→ About this task: Return the whole listing exactly as written.

→ Data extracts:
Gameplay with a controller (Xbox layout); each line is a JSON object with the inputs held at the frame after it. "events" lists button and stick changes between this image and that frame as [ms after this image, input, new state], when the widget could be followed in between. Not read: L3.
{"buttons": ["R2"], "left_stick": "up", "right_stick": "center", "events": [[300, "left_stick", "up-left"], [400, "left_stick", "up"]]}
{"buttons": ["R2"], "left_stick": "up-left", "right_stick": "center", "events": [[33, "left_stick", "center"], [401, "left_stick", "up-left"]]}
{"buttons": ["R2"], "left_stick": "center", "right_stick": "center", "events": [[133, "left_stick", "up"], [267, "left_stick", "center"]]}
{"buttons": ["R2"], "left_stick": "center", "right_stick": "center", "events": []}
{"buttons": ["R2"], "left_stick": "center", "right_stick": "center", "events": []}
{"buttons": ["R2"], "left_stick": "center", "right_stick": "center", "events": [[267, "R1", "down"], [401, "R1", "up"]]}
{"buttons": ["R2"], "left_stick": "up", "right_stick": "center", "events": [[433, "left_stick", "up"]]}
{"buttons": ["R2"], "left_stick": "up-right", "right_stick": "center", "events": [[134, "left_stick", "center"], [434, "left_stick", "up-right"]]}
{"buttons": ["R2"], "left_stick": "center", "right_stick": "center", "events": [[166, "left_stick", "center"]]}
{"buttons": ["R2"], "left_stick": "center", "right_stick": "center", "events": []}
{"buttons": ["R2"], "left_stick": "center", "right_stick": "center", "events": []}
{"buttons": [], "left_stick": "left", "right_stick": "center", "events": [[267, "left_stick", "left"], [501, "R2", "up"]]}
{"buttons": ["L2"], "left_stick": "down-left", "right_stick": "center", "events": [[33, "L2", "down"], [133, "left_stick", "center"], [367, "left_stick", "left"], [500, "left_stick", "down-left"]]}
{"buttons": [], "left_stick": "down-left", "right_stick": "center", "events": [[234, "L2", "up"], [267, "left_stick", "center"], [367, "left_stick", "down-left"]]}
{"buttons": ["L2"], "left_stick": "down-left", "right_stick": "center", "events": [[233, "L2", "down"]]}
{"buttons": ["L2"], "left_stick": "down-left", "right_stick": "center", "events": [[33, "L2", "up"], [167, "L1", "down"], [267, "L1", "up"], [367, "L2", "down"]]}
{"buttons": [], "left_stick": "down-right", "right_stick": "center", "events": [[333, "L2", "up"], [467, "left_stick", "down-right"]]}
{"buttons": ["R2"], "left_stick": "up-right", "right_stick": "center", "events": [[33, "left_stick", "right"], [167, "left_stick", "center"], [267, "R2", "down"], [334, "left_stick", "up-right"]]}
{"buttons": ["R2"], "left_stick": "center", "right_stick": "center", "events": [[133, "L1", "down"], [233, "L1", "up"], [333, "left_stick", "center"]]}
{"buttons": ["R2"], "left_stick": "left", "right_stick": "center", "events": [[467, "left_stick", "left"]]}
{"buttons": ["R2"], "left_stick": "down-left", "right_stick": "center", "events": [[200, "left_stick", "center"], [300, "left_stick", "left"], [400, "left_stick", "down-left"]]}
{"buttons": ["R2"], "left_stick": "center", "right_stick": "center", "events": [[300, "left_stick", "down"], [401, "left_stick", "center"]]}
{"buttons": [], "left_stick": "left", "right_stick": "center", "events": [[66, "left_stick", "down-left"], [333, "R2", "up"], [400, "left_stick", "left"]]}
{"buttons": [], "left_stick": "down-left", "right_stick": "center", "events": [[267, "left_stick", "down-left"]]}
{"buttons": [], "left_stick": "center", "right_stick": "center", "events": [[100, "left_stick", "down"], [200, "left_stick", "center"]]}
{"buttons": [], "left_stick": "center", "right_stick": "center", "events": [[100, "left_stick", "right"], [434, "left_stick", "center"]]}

→ Written response:
Gameplay with a controller (Xbox layout); each line is a JSON object with the inputs held at the frame after it. "events" lists button and stick changes between this image and that frame as [ms after this image, input, new state], when the widget could be followed in between. Not read: L3.
{"buttons": ["R2"], "left_stick": "up", "right_stick": "center", "events": [[300, "left_stick", "up-left"], [400, "left_stick", "up"]]}
{"buttons": ["R2"], "left_stick": "up-left", "right_stick": "center", "events": [[33, "left_stick", "center"], [401, "left_stick", "up-left"]]}
{"buttons": ["R2"], "left_stick": "center", "right_stick": "center", "events": [[133, "left_stick", "up"], [267, "left_stick", "center"]]}
{"buttons": ["R2"], "left_stick": "center", "right_stick": "center", "events": []}
{"buttons": ["R2"], "left_stick": "center", "right_stick": "center", "events": []}
{"buttons": ["R2"], "left_stick": "center", "right_stick": "center", "events": [[267, "R1", "down"], [401, "R1", "up"]]}
{"buttons": ["R2"], "left_stick": "up", "right_stick": "center", "events": [[433, "left_stick", "up"]]}
{"buttons": ["R2"], "left_stick": "up-right", "right_stick": "center", "events": [[134, "left_stick", "center"], [434, "left_stick", "up-right"]]}
{"buttons": ["R2"], "left_stick": "center", "right_stick": "center", "events": [[166, "left_stick", "center"]]}
{"buttons": ["R2"], "left_stick": "center", "right_stick": "center", "events": []}
{"buttons": ["R2"], "left_stick": "center", "right_stick": "center", "events": []}
{"buttons": [], "left_stick": "left", "right_stick": "center", "events": [[267, "left_stick", "left"], [501, "R2", "up"]]}
{"buttons": ["L2"], "left_stick": "down-left", "right_stick": "center", "events": [[33, "L2", "down"], [133, "left_stick", "center"], [367, "left_stick", "left"], [500, "left_stick", "down-left"]]}
{"buttons": [], "left_stick": "down-left", "right_stick": "center", "events": [[234, "L2", "up"], [267, "left_stick", "center"], [367, "left_stick", "down-left"]]}
{"buttons": ["L2"], "left_stick": "down-left", "right_stick": "center", "events": [[233, "L2", "down"]]}
{"buttons": ["L2"], "left_stick": "down-left", "right_stick": "center", "events": [[33, "L2", "up"], [167, "L1", "down"], [267, "L1", "up"], [367, "L2", "down"]]}
{"buttons": [], "left_stick": "down-right", "right_stick": "center", "events": [[333, "L2", "up"], [467, "left_stick", "down-right"]]}
{"buttons": ["R2"], "left_stick": "up-right", "right_stick": "center", "events": [[33, "left_stick", "right"], [167, "left_stick", "center"], [267, "R2", "down"], [334, "left_stick", "up-right"]]}
{"buttons": ["R2"], "left_stick": "center", "right_stick": "center", "events": [[133, "L1", "down"], [233, "L1", "up"], [333, "left_stick", "center"]]}
{"buttons": ["R2"], "left_stick": "left", "right_stick": "center", "events": [[467, "left_stick", "left"]]}
{"buttons": ["R2"], "left_stick": "down-left", "right_stick": "center", "events": [[200, "left_stick", "center"], [300, "left_stick", "left"], [400, "left_stick", "down-left"]]}
{"buttons": ["R2"], "left_stick": "center", "right_stick": "center", "events": [[300, "left_stick", "down"], [401, "left_stick", "center"]]}
{"buttons": [], "left_stick": "left", "right_stick": "center", "events": [[66, "left_stick", "down-left"], [333, "R2", "up"], [400, "left_stick", "left"]]}
{"buttons": [], "left_stick": "down-left", "right_stick": "center", "events": [[267, "left_stick", "down-left"]]}
{"buttons": [], "left_stick": "center", "right_stick": "center", "events": [[100, "left_stick", "down"], [200, "left_stick", "center"]]}
{"buttons": [], "left_stick": "center", "right_stick": "center", "events": [[100, "left_stick", "right"], [434, "left_stick", "center"]]}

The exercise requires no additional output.